Court Opinion

ID: 4860151
Source: CourtListenerOpinion
Date Created: 2021-08-26 01:41:14.296231+00
Date Added: 2024-06-11T08:10:51.420507
License: Public Domain

WARNER, J.,
concurring specially.
I agree with the majority. The trial court relied on Event Services America, Inc. v. Ragusa, 917 So.2d 882 (Fla. 3d DCA 2005), for the proposition that “[a] reasonable basis for a nominal offer exists only where ‘the undisputed record strongly indicated] that [the defendant] had no exposure’ in the case.” Id. at 884 (quoting Peoples Gas Sys., Inc. v. Acme Gas Corp., 689 So.2d 292, 300 (Fla. 3d DCA 1997)) (emphasis added). Event Services seems to suggest that the record must conclusively establish no liability on the part of the offeror to support a finding that a nominal offer was made in good faith. I disagree with that implication, and our case law does not support that interpretation, which the trial court in this case appeared to give it.
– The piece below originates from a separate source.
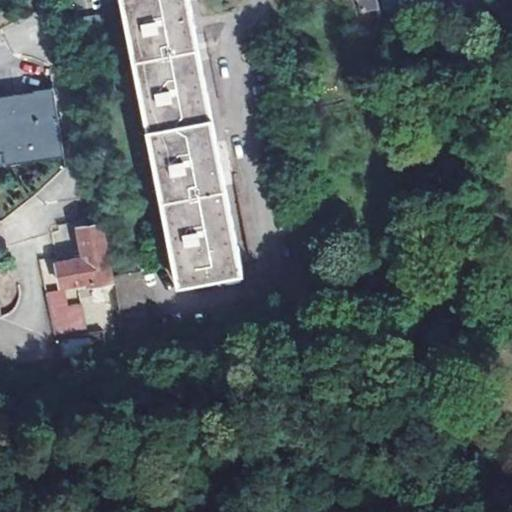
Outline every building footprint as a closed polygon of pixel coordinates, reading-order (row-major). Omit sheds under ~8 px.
[(239,275),(187,0),(123,0),(176,286),(239,275)] [(359,0),(362,12),(379,8),(377,0),(359,0)] [(443,7),(442,0),(398,0),(399,11),(443,7)] [(106,15),(81,22),(88,49),(113,42),(106,15)] [(0,95),(0,166),(66,157),(56,88),(0,95)] [(114,281),(103,222),(78,227),(83,257),(56,261),(60,285),(87,281),(88,285),(114,281)] [(336,231),(340,251),(357,248),(354,228),(336,231)] [(49,347),(80,341),(74,311),(60,314),(57,296),(40,300),(49,347)] [(131,372),(127,351),(100,356),(104,377),(131,372)]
Peoples Gas, cited in Event Services, relies on our case of Schmidt v. Fortner, 629 So.2d 1036 (Fla. 4th DCA 1993), approved by the supreme court in Knealing v. Puleo, 675 So.2d 593 (Fla.1996). In Schmidt we said, “The obligation of good faith [in the offer of judgment statute] merely insists that the offeror have some reasonable foundation on which to base an offer.” 629 So.2d at 1039. In Peoples Gas, the court concluded that “where the undisputed record [in that case] strongly indicated that they had no exposure in [the] case, Metrogas and Siegal Gas had such a reasonable basis to make nominal offers to Peoples Gas.” 689 So.2d at 300. I do not think that Peoples Gas intended to set a rule that requires an undisputed record, showing no liability, in order to prove that a minimal offer was made in good faith.
Schmidt explains this court’s view of the good faith requirement:
We do not understand the good faith requirement of section 768.79(7)(a), however, to demand that an offeror necessarily possess, at the time he makes an offer or demand under the statute, the kind or quantum of evidence needed to support a judgment. The obligation of good faith merely insists that the offeror-have some reasonable foundation on which to base an offer.
629 So.2d at 1039 (emphasis added). We applied Schmidt in Ryan v. Lobo De Gonzalez, 841 So.2d 510 (Fla. 4th DCA 2003), to reverse a trial court’s determination that a nominal offer was not made in good faith, because there was evidence to support the defendant’s “reasonable founda*565tion upon which to believe” that they faced no liability. Id. at 523. See also Levine v. Harris, 791 So.2d 1175 (Fla. 4th DCA 2001) (applying Schmidt and holding that defendants had a reasonable foundation upon which to make a $500 offer despite trial judge labeling it a “drop in the bucket”).
In this case, there was ample evidence to show that the defendant Sharaby had a reasonable foundation on which to base the nominal offer. He had not been associated with either corporation for several years. He never ordered or participated in ordering gems from the plaintiff. While there was evidence that he was still listed as an officer of one of the companies in the records of the Florida Division of Corporations, that corporation was dissolved. There was ample evidence to support his reasonable belief that he had no liability for the actions listed in the plaintiffs complaint. The court applied too onerous a standard of requiring the record to be “undisputed” that he had no liability in order to support a finding of good faith in the nominal offer.